Instructions ->
1. In the York school district passage, rewrite the paragraph beginning "York School District is a suburban school district" as a short bulleted list that keeps its main facts.
2. Summarize the York school district passage in two sentences.
3. From the York school district passage, repeat the part that opens with the words containing "- Staff: 417" and closes with "and 3% other.".

-- Begin Source passage --

Address
- 1475 E. Liberty Street York, South Carolina, 29745 United States

District information
- Type: Public School District
- Grades: Pre-K—12
- Superintendent: Dr. Heath Branham
- NCES District ID: 4503810

Students and staff
- Students: 5,238 (2019-2020)
- Staff: 417 certified employees; 337 classified employees(on FTE basis)
- Student–teacher ratio: 14.35
- District mascot: Cougars

Other information
- Website: www.york.k12.sc.us

= York County School District 1 =

School district in South Carolina, United States

York School District is a suburban school district in York County, South Carolina. The district serves 5,286 students. Students from the cities of York, Sharon, Hickory Grove, and McConnells, and other unincorporated areas of southern and southwestern York County attend York schools.

The racial composition of the district is as follows: 73% white, 20% African American, 4% Hispanic and 3% other.

52.9% of students are eligible for free and reduced lunch. All schools within York School District One are eligible for Title I but the school district chooses the 3 most needy schools to concentrate funding on.

-- End Source passage --
-- Begin Records provided --

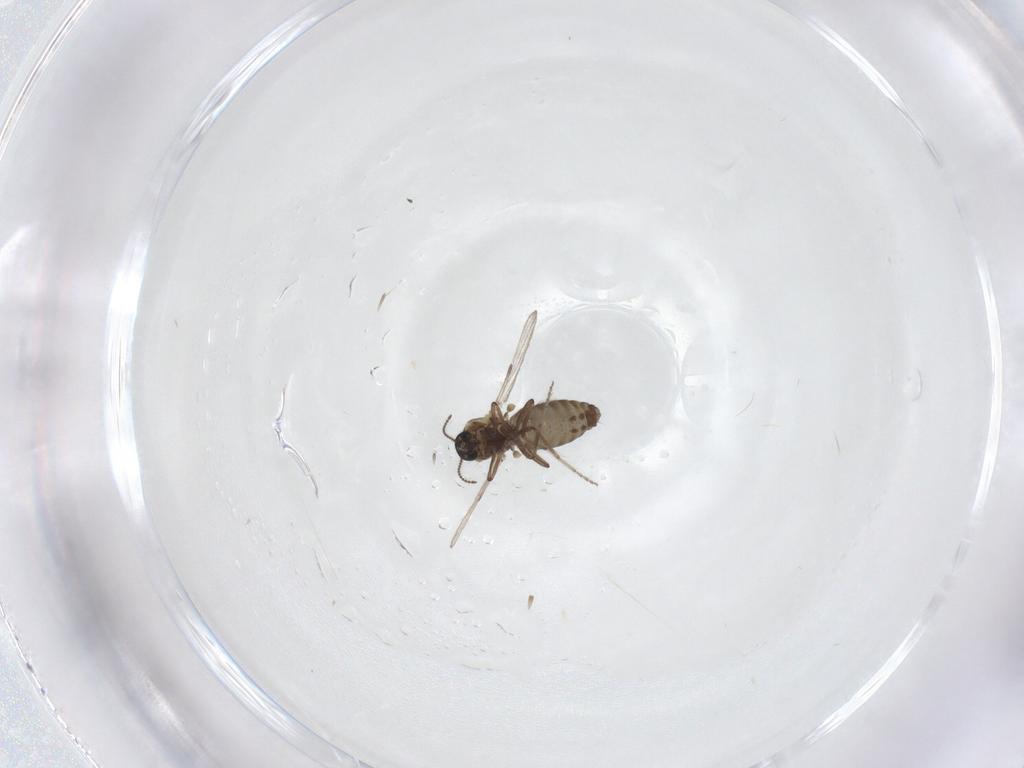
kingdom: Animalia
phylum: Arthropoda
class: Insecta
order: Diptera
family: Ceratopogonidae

-- End Records provided --
-- Begin Records provided --

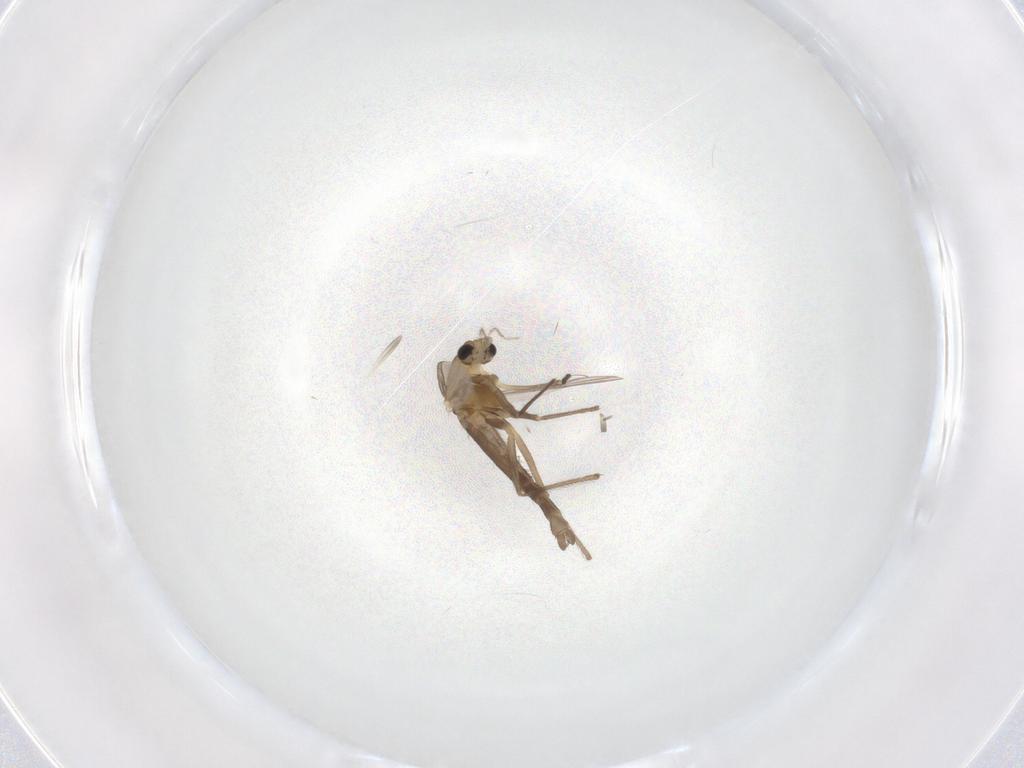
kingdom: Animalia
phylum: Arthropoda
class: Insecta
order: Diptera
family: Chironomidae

-- End Records provided --

Solution set ->
1.
- York School District is a suburban school district in York County, South Carolina.
- It serves 5,286 students.
- Its students come from the cities of York, Sharon, Hickory Grove, and McConnells, along with other unincorporated areas of southern and southwestern York County.

2. York School District is a suburban public school district in York County, South Carolina. It serves students from York, Sharon, Hickory Grove, McConnells, and unincorporated parts of southern and southwestern York County, 52.9% of whom are eligible for free and reduced lunch, and although all its schools qualify for Title I, the district concentrates that funding on its 3 most needy schools.

3.
- Staff: 417 certified employees; 337 classified employees(on FTE basis)
- Student–teacher ratio: 14.35
- District mascot: Cougars

Other information
- Website: www.york.k12.sc.us

= York County School District 1 =

School district in South Carolina, United States

York School District is a suburban school district in York County, South Carolina. The district serves 5,286 students. Students from the cities of York, Sharon, Hickory Grove, and McConnells, and other unincorporated areas of southern and southwestern York County attend York schools.

The racial composition of the district is as follows: 73% white, 20% African American, 4% Hispanic and 3% other.